▶ _Text segment_:
_ _ _ _ _
To: sawyered@earthlink.net,<cq-contest@contesting.com>
Subject: Re: [CQ-Contest] How to make WRTC more like the Olympics?
From: Jim George <n3bb@mindspring.com>
Date: Tue, 16 Aug 2016 17:10:47 -0500
List-post: <cq-contest@contesting.com">mailto:cq-contest@contesting.com>
As one who has competed, refereed, and written about three different WRTCs, and worked hard to qualify for Moscow in 2010 (and didn't make it), I believe that the present system is a good one. It is strenuous, but doable if one really wants to hit it hard. People qualified for WRTC in New England with their own stations and by traveling to "super stations" as guest ops, as well as joining multi-op stations with good locations and antennas. That was the case in a number of team leaders in WRTC 2014, and I tried to capture that effort with several people as examples. Yes, it's expensive and yes, it's time-consuming. There are a few that have great stations at home, and/or live in geographically advantaged locations. But many if not most of the WRTC 2014 team leaders did it the hard way, with lots of guest operating and strategic planning.

With deference to Dave, K8CC, I think this beats the old method of handing a slot to the largest clubs, although each club did have an internal qual system. In this area Texas, none of the clubs is large enough to be granted a qual slot, so we would be at the mercy of "groveling" for a seat (probably too strong a word, but I'll use it) with club to our east or west.
_ _ _ _ _
▶ _Source material_:
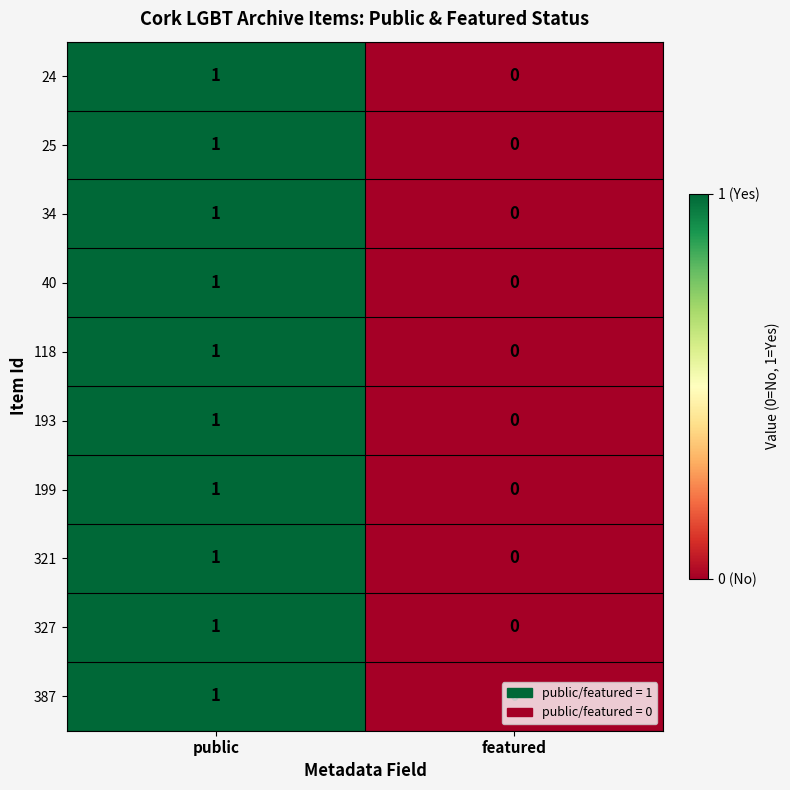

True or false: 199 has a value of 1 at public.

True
_ _ _ _ _
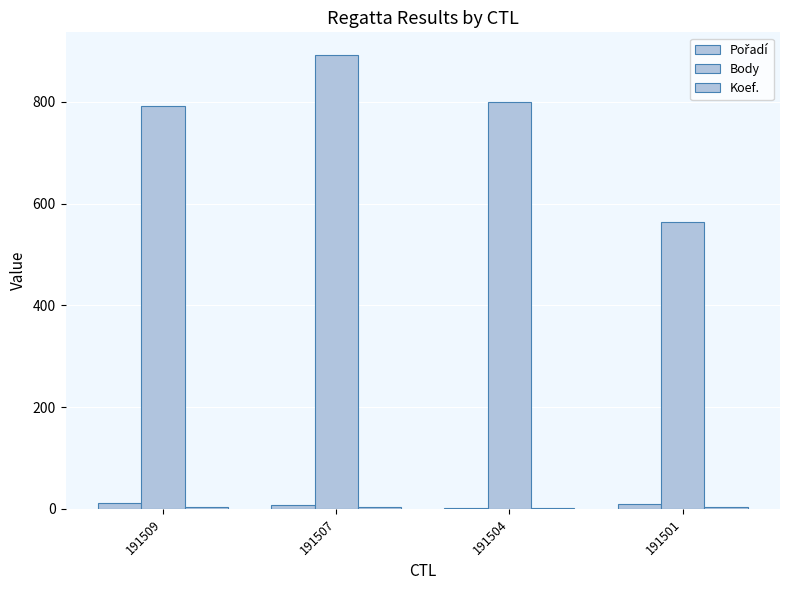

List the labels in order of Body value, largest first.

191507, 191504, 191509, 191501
_ _ _ _ _
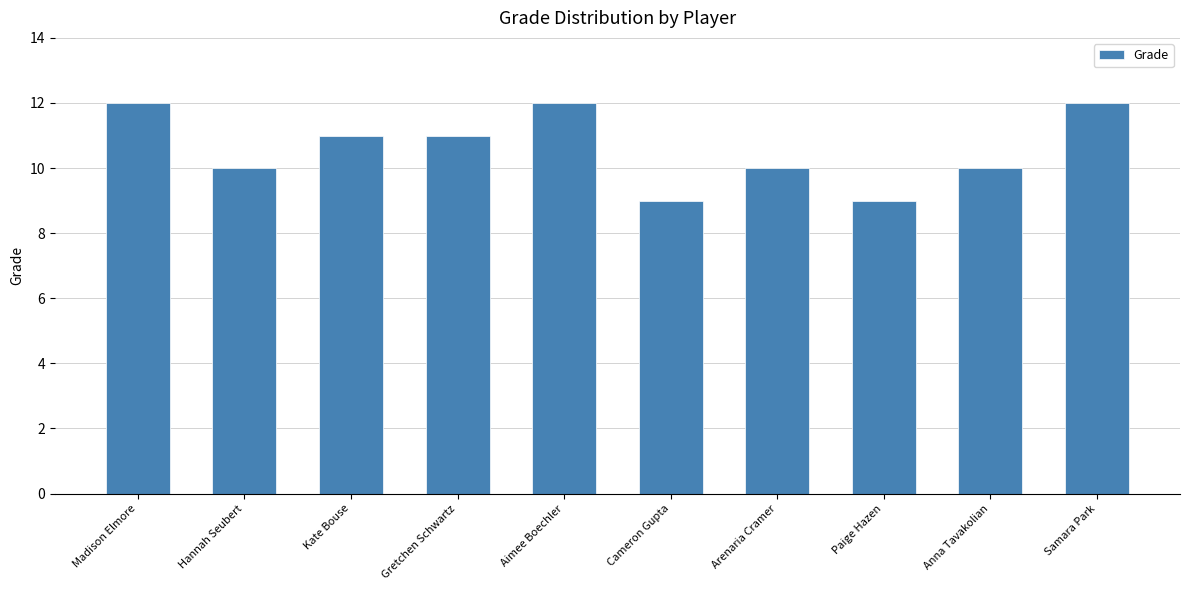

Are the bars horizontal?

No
_ _ _ _ _
▶ _Activities_:
• A. Reproduce the part of the WRTC qualification message from "With deference to" up to and including "east or west.".
• B. In the WRTC qualification message, which city did the writer work hard to qualify for in 2010?
• C. Write the next part of the mailing-list message about WRTC qualification, picking up after its final sentence.

▶ _Expected responses_:
• A.
With deference to Dave, K8CC, I think this beats the old method of handing a slot to the largest clubs, although each club did have an internal qual system. In this area Texas, none of the clubs is large enough to be granted a qual slot, so we would be at the mercy of "groveling" for a seat (probably too strong a word, but I'll use it) with club to our east or west.

• B. Moscow

• C.
All in all, the current qual processes are well documented. It's a very hard process and many people are not able or willing to take it on. That is a factor indeed, and so some terrific operators must seek spots based on their reputations and friendships. But all in all, I think the current process is the best one yet.

Jim George
N3BB

 At 05:48 PM 8/16/2016 -0400, Ed Sawyer wrote:
You can't make something more like the Olympics that is fundamentally flawed
in how it works.

The Olympics tests people on EXACTLY the same event regionally with people
competing head to head.  Those people then meet in one place and re-compete
in EXACTLY the same event.

WRTC has 50% of people that compete in very different circumstances and
conditions doing mostly the same thing but not necessarily (HP, LP, Mult)
and then they meet and almost 100% do something different in the final
competition.

50% of the participants are just friends of the first 50%.

Adding video and sound and having visitors doesn't change the above.  Sorry.